A well-designed optimization agent probably isn’t going to have some verbal argument processor separate from its general evidence processor. There’s no rule that says she either has to accept or refute humans’ arguments explicitly; as Professor Quirrell put it, “The import of an act lies not in what that act resembles on the surface, but in the states of mind which make that act more or less probable.” If she knows the causal structure behind a human’s argument, and she knows that it doesn’t bottom out in the actual kind of epistemology that would be neccessary to entangle it with the information that it claims to provide, then she can just ignore it, and she’d be correct to do so. If she wants to kill all humans, then the bug is her utility function, not the part that fails to be fooled into changing her utility function by humans’ clever arguments. That’s a feature.
… but if she wants to kill all humans, then she’s not Alice as given in the example!
Alice may even be totally on board with keeping humans alive, but have a weird way of looking at things that could possibly result in effects that would fit on the Friendly AI critical failure table.
The idea is to provide environmental influences so she thinks to put in the work to avoid those errors.
If her current utility function is even a little bit different from Friendliness, and she expects she has the capacity to self-modify unto superintelligence, then I’d be very surprised if she actually modified her utility function to be closer to Friendliness; that would constitute a huge opportunity cost from her perspective. If she understands Friendliness well enough to know how to actually adjust closer to it, then she knows a whole lot about humans, probably well enough to give her much better options (persuasion, trickery, blackmail, hypnosis, etc.) than sacrificing a gigantic portion of her potential future utility.
At least, at a first naive view. Hence a search for reasons that might overcome that argument.
But she won’t be searching for reasons not to kill all humans, and she knows that any argument on our part is filtered by our desire not to be exterminated and therefore can’t be trusted.
Arguments are arguments. She’s welcome to search for opposite arguments.
A well-designed optimization agent probably isn’t going to have some verbal argument processor separate from its general evidence processor.

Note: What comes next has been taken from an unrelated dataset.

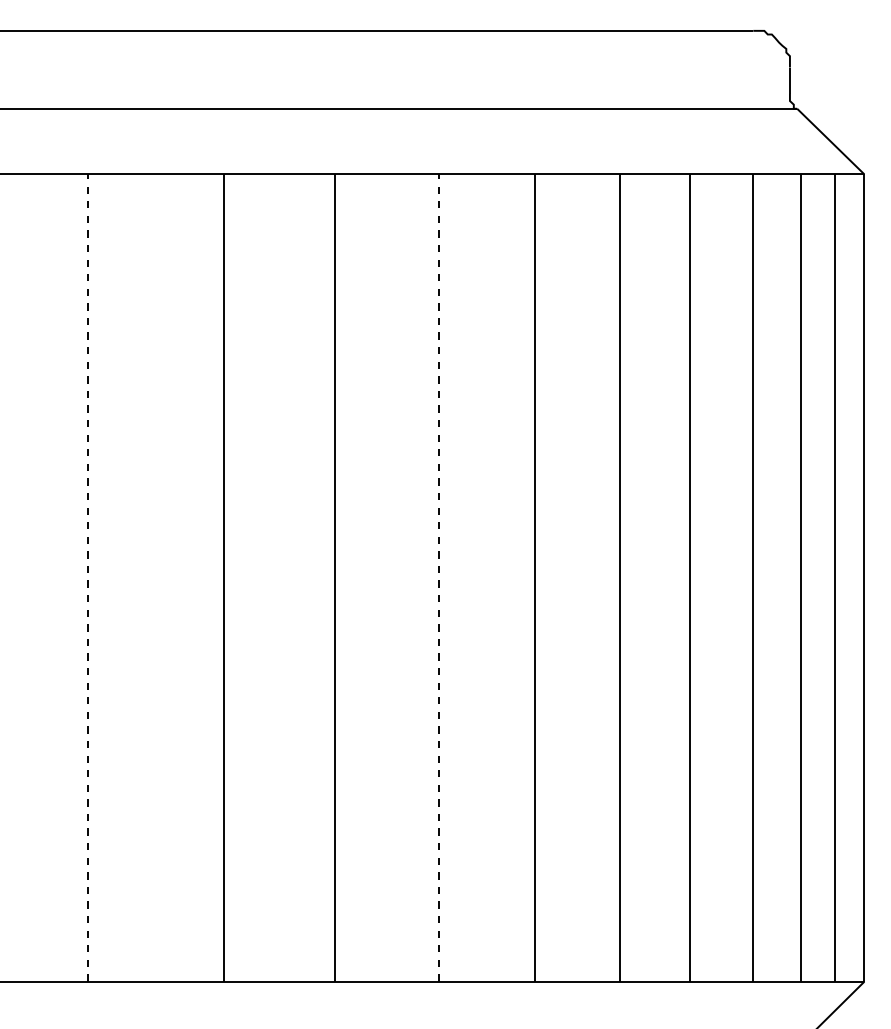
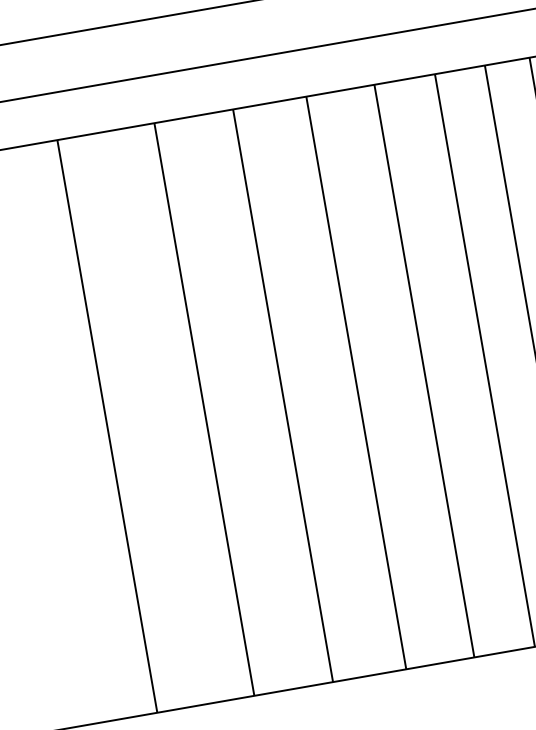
line: (87, 578) -> (107, 426), dashed -> solid
line: (438, 578) -> (356, 383), dashed -> solid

There’s no rule that says she either has to accept or refute humans’ arguments explicitly; as Professor Quirrell put it, “The import of an act lies not in what that act resembles on the surface, but in the states of mind which make that act more or less probable.” If she knows the causal structure behind a human’s argument, and she knows that it doesn’t bottom out in the actual kind of epistemology that would be neccessary to entangle it with the information that it claims to provide, then she can just ignore it, and she’d be correct to do so. If she wants to kill all humans, then the bug is her utility function, not the part that fails to be fooled into changing her utility function by humans’ clever arguments. That’s a feature.
… but if she wants to kill all humans, then she’s not Alice as given in the example!
Alice may even be totally on board with keeping humans alive, but have a weird way of looking at things that could possibly result in effects that would fit on the Friendly AI critical failure table.
The idea is to provide environmental influences so she thinks to put in the work to avoid those errors.